= Homs revolts (854–855) =

Wars in Syria

The Homs revolts of 854–855 were a series of armed uprisings that took place in Homs in northern Syria. During the autumns of both 854 and 855 the city's inhabitants attempted to rebel against local government officials, resulting in both instances in several fatalities and necessitating the intervention of the Abbasid central government in response. The second revolt also resulted in the promulgation of a number of anti-Christian edicts due to the participation of a portion of the city's Christians in the incident.

==Background==

Map showing Hims (upper-middle right) in Syria in the 9th century

In the early Islamic period, Homs (in Arabic: Ḥimṣ) was one of the chief cities of the province of Syria, being the capital of one of its five military districts during the era of the Umayyad Caliphate (661–750). After the Syrian-based Umayyads were replaced by the Iraq-centric Abbasids, however, the city entered a turbulent period, in which tribal factionalism and the ambitions of the local ashraf triggered regular outbreaks of disorder. Beginning in the reign of Harun al-Rashid (786–809), the central government was compelled to send numerous punitive expeditions against Homs and its vicinity, and the city's reputation for rebellion became even greater following the end of the Fourth Civil War in Syria (c. 825). As a result of these activities, the city gradually became known as the dominant arena for unrest in the region, a status which peaked in the middle of the ninth century.

==Events of 854==
The first revolt occurred in October–November 854, when the city inhabitants rose up and attacked the chief of security police Abu al-Mughith Musa ibn Ibrahim. According to the chronicler al-Tabari, the unrest had been provoked by Abu al-Mughith's killing of one of the local city leaders, although the reason for this act is not known. In the resulting fighting, several of Abu al-Mughith's men were killed and he was forced to flee to Hama, while the supervisor of taxation was also expelled from the city.

Upon learning what had transpired, the caliph al-Mutawakkil dispatched Attab ibn Attab al-Qaid and Muhammad ibn Abdawayh to the city. Attab was instructed by the caliph to present Ibn Abdawayh to the Homsis, offering him as a replacement to Abu al-Mughith; if they however refused the choice and continued to resist, he was to request that troops be sent against the city. In the end the inhabitants agreed to the offer, allowing Ibn Abdawayh to establish himself in Homs and assume Abu al-Mughith's former position there.

==Events of 855==
Twelve months after the first revolt, a second rebellion broke out in Homs, this time directed against Ibn Abdawayh. On this occasion some of the city's Christians became involved in the unrest, with several supporting the rebel cause. No reasons are specified by the sources for this round of violence, although grievances regarding taxation may have been a factor.

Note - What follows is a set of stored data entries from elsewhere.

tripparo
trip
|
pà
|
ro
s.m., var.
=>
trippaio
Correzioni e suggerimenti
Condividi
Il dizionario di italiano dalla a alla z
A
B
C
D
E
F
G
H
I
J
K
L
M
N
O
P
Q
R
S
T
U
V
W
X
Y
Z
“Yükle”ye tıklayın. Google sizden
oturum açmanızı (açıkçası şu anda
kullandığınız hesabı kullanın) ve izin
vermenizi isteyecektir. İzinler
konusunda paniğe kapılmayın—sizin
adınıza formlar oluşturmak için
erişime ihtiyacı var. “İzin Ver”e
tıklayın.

The government response to the revolt was swift. Ibn Abdawayh sent a report about the incident to al-Mutawakkil, who responded by instructing him to resist the rioters. Reinforcements soon arrived from Damascus, whose garrison and governor Salih al-Abbasi had been ordered by the caliph to assist Ibn Abdawayh, as well as from the troops at Ramla in Palestine. Bolstered by this support, the governor was able to defeat the revolt, and several of its leaders were soon placed into custody.

Following this second incident of hostilities, al-Mutawakkil decided to punish the city residents by making a public example out of their leaders. Ibn Abdawayh was ordered to flog three of the local chiefs to death and crucify their bodies in front of their residences, while twenty more individuals were to each receive thirty lashes and then be sent to the Abbasid capital, Samarra. Ten notables were subsequently returned by the caliph back to Homs, where they were whipped to death and their bodies hanged upon the city gate. One rebel who was captured after the initial bout of violence had subsided was flogged until he died, and his body was suspended on a cross at a nearby fortress.

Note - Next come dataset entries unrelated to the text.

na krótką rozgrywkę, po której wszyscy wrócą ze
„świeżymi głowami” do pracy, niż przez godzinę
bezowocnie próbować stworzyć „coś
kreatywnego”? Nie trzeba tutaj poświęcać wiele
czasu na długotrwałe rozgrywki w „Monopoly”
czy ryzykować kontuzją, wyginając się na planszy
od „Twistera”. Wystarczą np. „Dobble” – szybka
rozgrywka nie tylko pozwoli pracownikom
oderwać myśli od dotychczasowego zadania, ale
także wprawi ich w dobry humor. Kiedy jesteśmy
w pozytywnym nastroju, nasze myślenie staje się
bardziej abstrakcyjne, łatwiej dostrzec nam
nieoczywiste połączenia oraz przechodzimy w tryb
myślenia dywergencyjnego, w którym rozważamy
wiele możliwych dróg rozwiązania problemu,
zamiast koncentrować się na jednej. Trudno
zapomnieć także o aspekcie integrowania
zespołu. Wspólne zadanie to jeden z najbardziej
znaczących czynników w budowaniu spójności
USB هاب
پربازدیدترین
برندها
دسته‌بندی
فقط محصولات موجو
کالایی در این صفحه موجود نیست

In retaliation for their involvement in the rebellion, the city's Christians were also subjected to a number of punitive measures. Al-Mutawakkil ordered the governor to expel the entire Christian population from the city, and any Christian found in Homs after three days' time was to be harshly treated. All churches and places of worship in the city were to be destroyed, while a Christian building located next to the mosque was to be annexed to the latter.

==Aftermath==
As a reward for their role in suppressing the second revolt, Ibn Abdawayh and his officers received a sizable monetary sum from the caliph, as well as gifts and robes of honor.

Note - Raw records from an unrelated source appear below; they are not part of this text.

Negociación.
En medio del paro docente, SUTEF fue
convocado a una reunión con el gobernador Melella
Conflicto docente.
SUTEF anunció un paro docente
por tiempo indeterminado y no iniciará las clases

The orders regarding Homs' Christians came on the heels of previous anti-dhimmi regulations issued by al-Mutawakkil in 850 and 853, which had placed various restrictions on non-Muslims throughout the empire. To what extent these orders were actually enforced, however, is not clear, and the main church of Homs is known to have still been extant in the following centuries.

Homs was the scene of further revolts in 862 and 864, in the course of which one governor, Kaydar ibn Abdallah al-Ushrusani, was expelled and a second, al-Fadl ibn Qarin al-Tabari, was killed. The city subsequently drifted out of Abbasid control in 878, when Syria was annexed by the Tulunid emir Ahmad ibn Tulun.